Bu kızın hayal dünyası da çok genismiş canım
"Evlenmeyeceğim ben prenses ile evleneceğim seni de metresim yapacağım"
Kızın gözleri şokla açıldı bunu beklemiyordu bir süre sonra ifadesi hayal kırıklığına döndü
"Lütfen beni reddedin majesteleri bunu yapamam"
"Sana fikrini sormadım bu arada ismin ne"
"Maria majesteleri"
"Bak Maria sen benim ruh eşimsin seni şimdi reddetmeyi düşünmüyorum senden sıkılana kadar yanımda duracaksın sonra seni reddedeceğim"
"Yapmayın efendim ben bunu kesinlikle kabul edemem Prenses Sophia ile büyüdüm sayılır bunu ona yapamam"
Elini tutup sıkmaya başladım o kim oluyordu da bana karşı geliyordu
"Sana ne istediğini sormadım Maria yarından sonra hazır ol bir şekilde seni burdan götüreceğim"
"Lütfen efendim benim annem ve kız kardeşim burda onlardan ayrılmak istemiyorum ve biz çok fakiriz onlara ben bakıyorum"
Biraz düşündüm onlar için altın bırakıp hayatlarının devamını rahat geçirmelerini sağlayabilirdim
"Anneni ve kardeşini düşünme onlara yüklü miktarda altın bırakacağım"
"İstemiyorum lütfen beni bırakın ben metres olamam"
"Olacaksın kendini bu fikre alıştırsan iyi yaparsın yarın gece nişan olacak ertesi gün gideceğiz ve tek kelime daha duymak istemiyorum"

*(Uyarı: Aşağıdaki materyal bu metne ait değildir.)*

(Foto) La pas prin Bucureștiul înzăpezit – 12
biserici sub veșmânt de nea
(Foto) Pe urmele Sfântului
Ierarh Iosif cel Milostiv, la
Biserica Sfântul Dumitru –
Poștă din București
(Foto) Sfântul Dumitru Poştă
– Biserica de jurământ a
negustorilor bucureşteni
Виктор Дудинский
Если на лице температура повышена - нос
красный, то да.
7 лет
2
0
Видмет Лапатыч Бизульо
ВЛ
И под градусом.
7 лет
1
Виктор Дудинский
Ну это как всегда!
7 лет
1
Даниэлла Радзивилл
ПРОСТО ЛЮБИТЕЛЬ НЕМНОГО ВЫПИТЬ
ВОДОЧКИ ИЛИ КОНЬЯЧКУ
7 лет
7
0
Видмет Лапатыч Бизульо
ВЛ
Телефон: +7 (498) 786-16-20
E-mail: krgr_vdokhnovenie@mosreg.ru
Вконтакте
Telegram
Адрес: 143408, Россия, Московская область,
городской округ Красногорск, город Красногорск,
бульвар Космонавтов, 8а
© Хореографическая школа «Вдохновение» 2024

Yine birşeyler söylemek istiyor gibiydi ama kapıyı açıp onu dışarı ittirdim ve kapıyı yüzüne kapattım çok yüz vermemek en iyisiydi.
***
Maria'dan
Prens'in gelişini beklerken heyecanlıydım Prenses'in evleneceği erkeği merak etmiştim
10 senedir saray dayım 10 yaşında iken yetiştirilip 17 yaşında Prenses'in yardımcısı oldum Prenses çok kaprisli şımarık bir kız olsada ailem için çekmek zorunda kaldım aileme ben bakıyordum
Prens yemek salonuna girince kurdum içimde ulumaya başlamıştı ne olduğunu bir türlü anlamamıştım başımı kaldırıp bakma isteği ile bir süre boğuştum sonra merakıma yenik düşerek başımı kaldırıp prens'e baktım o zaten bana bakıyordu kurtlarımız aynı anda eşim diye bağırınca gözlerim irileşti bir prens nasıl benim eşim olabilirdi ki beni görünce ilk tiksinti ile baktı beni istemediğini anlamam zor olmadı
İlk gözlerini o çekti Prenses'in elini öpünce içimde kıskançlık duygusu belirdi
O benim ruh eşimdi ister istemez ona çekiliyordum
Bahçeye çıktıkları zaman sürekli onları izledim prensesin yerine benim olmam gerekiyordu
Odasının yolunu unuttuğunu söyledi benim yolu göstermemi istedi önden yürürken beni izlediğini biliyordum kapısını açıp içeri girmesini bekledim girince beni içeri çekti bu çığlık atmama neden oldu böyle birşey beklemiyordum
Kapı ile arasında kalınca kalbim hızlı atmaya başladı kokusu burnuma doluyordu bu beni biraz sarhoşlattı kendimi toparlayınca beni bırakmasını istedim ama o bana hiç aklımın alamayacağı şeyleri söyledi resmen şok oldum kendi ruh eşini nasıl metres yapabilirdi
Gözlerim doldu birşey dememe fırsat vermeden beni kapı önüne attı gözyaşlarımı daha fazla tutamayarak ağlamaya başladım bu nasıl bir şerefsizdi beni kullanıp atacaktı
Onunla gitmemek için sonuna kadar direnecektim
Ertesi gün nişan hazırlıkları tamamlandı herşey hazır olunca Prensesle el ele taht odasına girdiler bu kalbimi parçalamıştı ruh eşim başkasıyla nişanlanıyordu
Nişan boyunca Prens'in arada gözleri bana kaydı yüzünde ki gülümseme hiç solmadı gidip o yakışıklı suratını dağıtmak istedim
Nişan bitince çok yorgundum odama geçtim bir süre uyuyamadım sonra tam dalmışken birinin yanıma girdiğini hissettim belimden tutup beni kendine bastırdı gözlerim şokla açıldı bu düşündüğüm şey miydi
Kokusundan onun Lucas olduğunu anlamıştım
"Ne yapıyorsunuz majesteleri odamdan çıkın"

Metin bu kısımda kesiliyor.